Aansluitingen fascineren Olie al vele jaren, maar door de maalstroom van de dagelijkse bureauwerkzaamheden bleef hij steeds maar weer zitten met zijn ideeë n. ‘Na een aantal jaren denk je: ‘Ik ben nog geen moer opgeschoten’.’ Prof. Schmid had het idee om een combinatie promotie en architectenbureau aan te bieden. Dit is direct goedgekeurd door de universiteit en met een derde geldstroom gefinancierd.

Puzzelstukjes
Op het eerste gezicht lijkt het alsof het proefschrift geschreven is door een theoreticus, gezien de inhoud en de omvang van het werk. Het onderzoek is echter geboren vanuit het hart van een vormgever, maar ook geschreven voor andere partijen. Olie staat met zijn praktische ervaring midden in de bouwwereld en hij weet waarover hij praat. Hij houdt van werken in teamverband, maar omdat de andere partijen vaak niet verder denken neemt hij als vormgever de taak op zich om alle delen samen te brengen. ‘De winst van het duurzaam bouwen zit ‘m in de vormgeving’, aldus Olie, in samenspraak met Schmid. ‘Het kostenplaatje komt er heel anders uit te zien als we aansluitingen anders gaan benaderen in de bouw. Het is dus de hoogste tijd om het juiste materiaal de juiste vormgeving te geven. Echter als je de aannemer een nieuwe oplossing voorlegt zal hij zeggen: ‘Ik ben geen producent’, en de producent zegt: ‘Zeg maar wat ik moet maken’. Dus het is de taak van de vormgever om de puzzelstukjes in elkaar te passen.”

Vraagtekens
Het onderzoek heet nu af te zijn, maar het is tevens het begin van een nieuwe fase. Deze gaat in drie richtingen. Allereerst is er een vertaling nodig van het theoretische proefschrift naar een handboek voor onderwijs en architecten/tekenaars. Een tweede weg is al ingeslagen tezamen met een producent. Er zijn plannen om de abstractie van de typologische aansluiting te vertalen in een 3D-model, deze te bouwen en te beproeven. Het derde plan is om de ontwikkelde methodiek tegelijkertijd met de huidige automatisering in te voeren, dit zal echter vele jaren gaan kosten.
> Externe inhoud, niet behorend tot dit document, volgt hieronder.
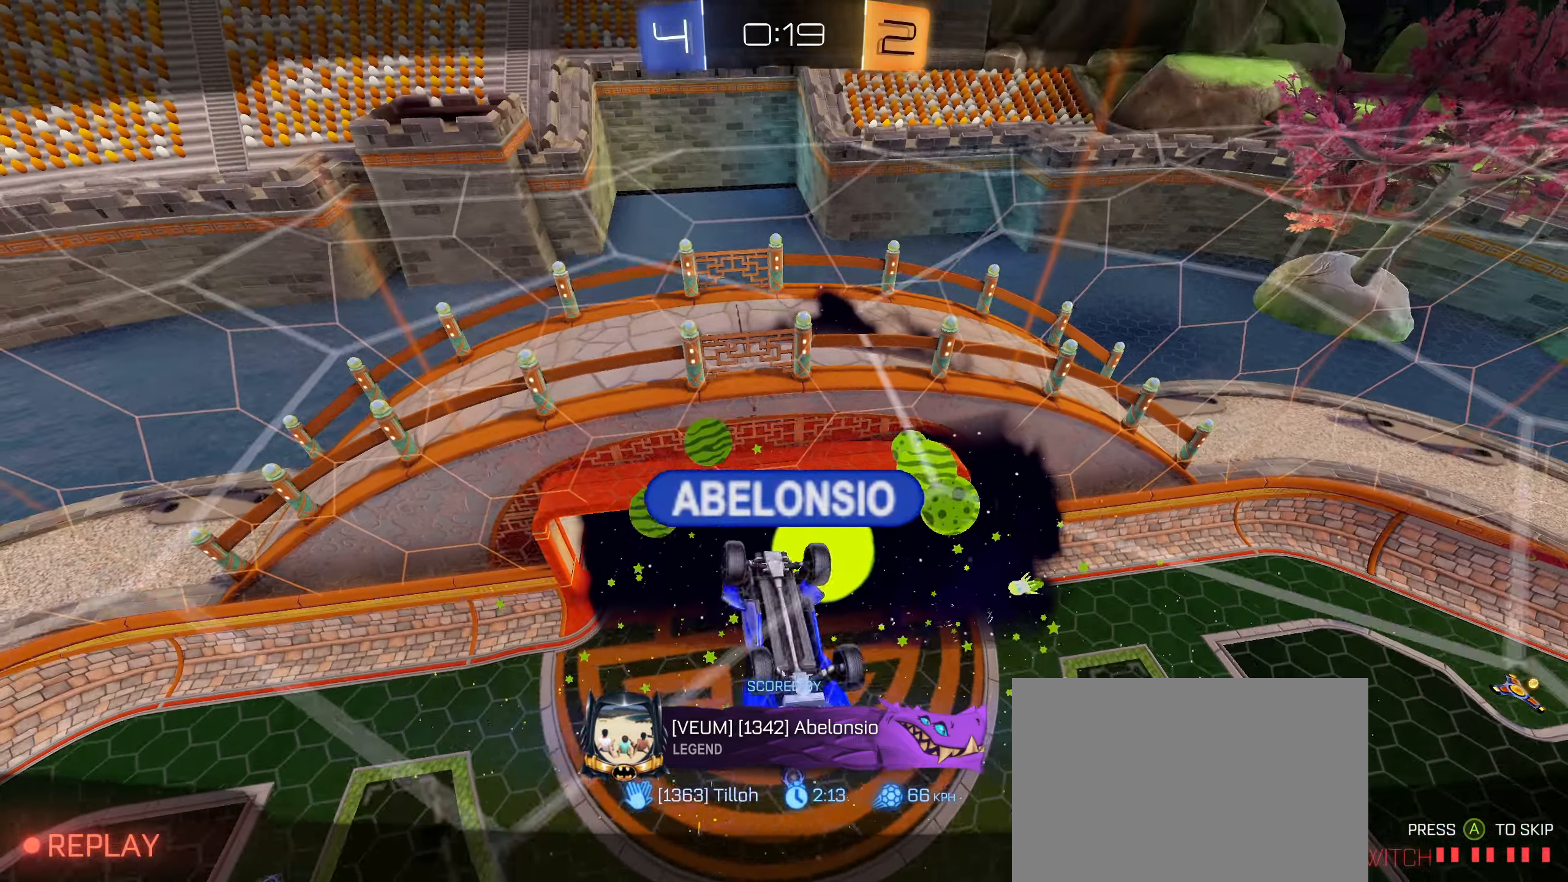
{"dt_ms": 500, "buttons": [], "left_stick": "center", "right_stick": "center", "events": [[33, "left_stick", "up-right"], [133, "left_stick", "left"], [233, "left_stick", "center"], [283, "left_stick", "up-right"], [333, "left_stick", "center"], [400, "left_stick", "down-left"], [483, "left_stick", "center"]]}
Net zoals bij vele andere bouwkundige proefschriften worden ook hier weer vraagtekens gezet bij de wetenschappelijkheid van het onderzoek. Volgens dr.ir. Martin de Wit van de afdeling Fysische Aspecten van de Gebouwde Omgeving, met wie Olie de laatste jaren regelmatig van gedachten wisselde, kun je het onderzoek vergelijken met een wiskundig onderzoek. Het is een ontwikkelde methode waarbij je je afvraagt: ‘Is het nu wetenschap of slechts een middel om de wetenschap te dienen?’. Er staan zeker nog dingen in die uit de losse pols zijn geschud’, aldus de Wit. ‘Dat is logisch gezien de achtergrond van Olie als vormgever, echter het maakt de methode er niet slechter op. Je mag dit onderzoek ook niet vergelijken met een fysisch onderzoek, dat zou appels met peren vergelijken betekenen. Het is geen kwestie van een meetopstelling bouwen om vervolgens te meten. Het is een doorbraak op het gebied van bouwkundige aansluitingen om wetenschappelijk te werk te gaan. Laat het een aanzet zijn om het detailleren te verwetenschappelijken.’